Santa Barbara City Council Adopts District Elections Map

Three of the six district council seats will be on November's ballot as required by the lawsuit settlement agreement

Benjamin Cheverez, left, Jacqueline Inda and Frank Banales (with Sebastian Aldana Jr., not pictured) sued the City of Santa Barbara last July alleging California Voting Rights Act violations. The city settled in February and will be implementing district elections for council races in November.
Benjamin Cheverez, left, Jacqueline Inda and Frank Banales (with Sebastian Aldana Jr., not pictured) sued the City of Santa Barbara last July alleging California Voting Rights Act violations. The city settled in February and will be implementing district elections for council races in November. (Giana Magnoli / Noozhawk photo)

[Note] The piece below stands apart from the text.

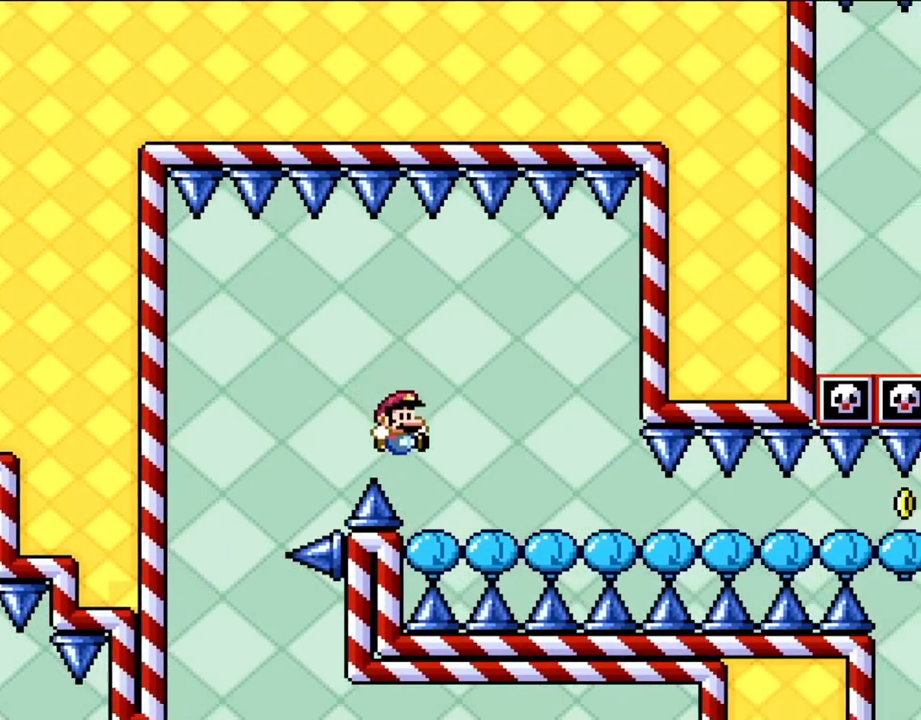
{"buttons": ["Y", "DPAD_RIGHT"], "events": [[300, "B", "up"]]}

Santa Barbara’s City Council adopted a district elections map Monday evening, setting the stage for the first three districts to head to the ballot box in November.

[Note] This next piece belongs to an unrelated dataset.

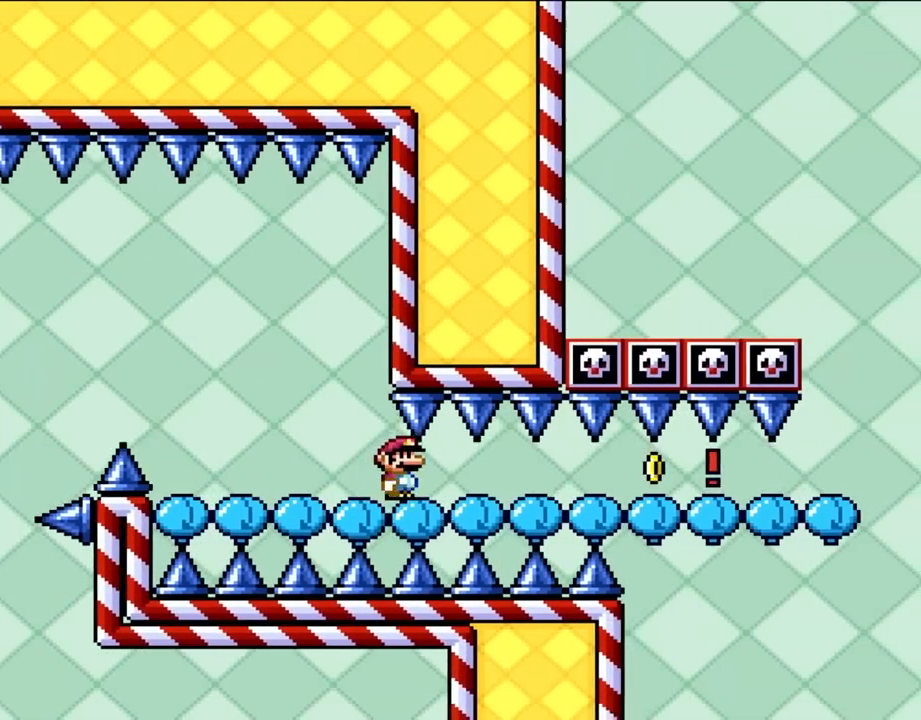
{"buttons": ["Y", "DPAD_RIGHT"], "events": []}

All three maps under consideration Monday had the blessing of the plaintiffs, who sued the city alleging violations of the California Voting Rights Act and diluting Latino votes in the at-large system. The city entered a settlement agreement with the plaintiffs, agreeing to move to district elections in time for the November council races.  

Monday’s decision on a final map was made fairly quickly, after the council threw more than a dozen other maps out of consideration last week. Now the map will be presented to a Superior Court judge for confirmation.

Mayor Helene Schneider said she hopes future councils will continue to work together and think of the city’s interests as a whole, a sentiment shared by other members of the City Council.

“It’s having that focus on where you are and then how that connects to the city as a whole, and how the city as a whole connects to who we are as a community,” Schneider said.

It was a 6-1 vote for the adopted map, with Councilman Dale Francisco dissenting. He agreed that the adopted map would work, but preferred the 3A draft map.

The city is only doing this because it’s forced to, he reiterated.

“When we look at voting, I hope, the best people will win whoever they are,” he said.

The majority of public speakers at Monday’s meeting supported the map that was ultimately adopted.

Members of the City Council and the public brought up the idea of moving to even-year elections, and several council members supported putting it on the ballot in an attempt to boost voter participation.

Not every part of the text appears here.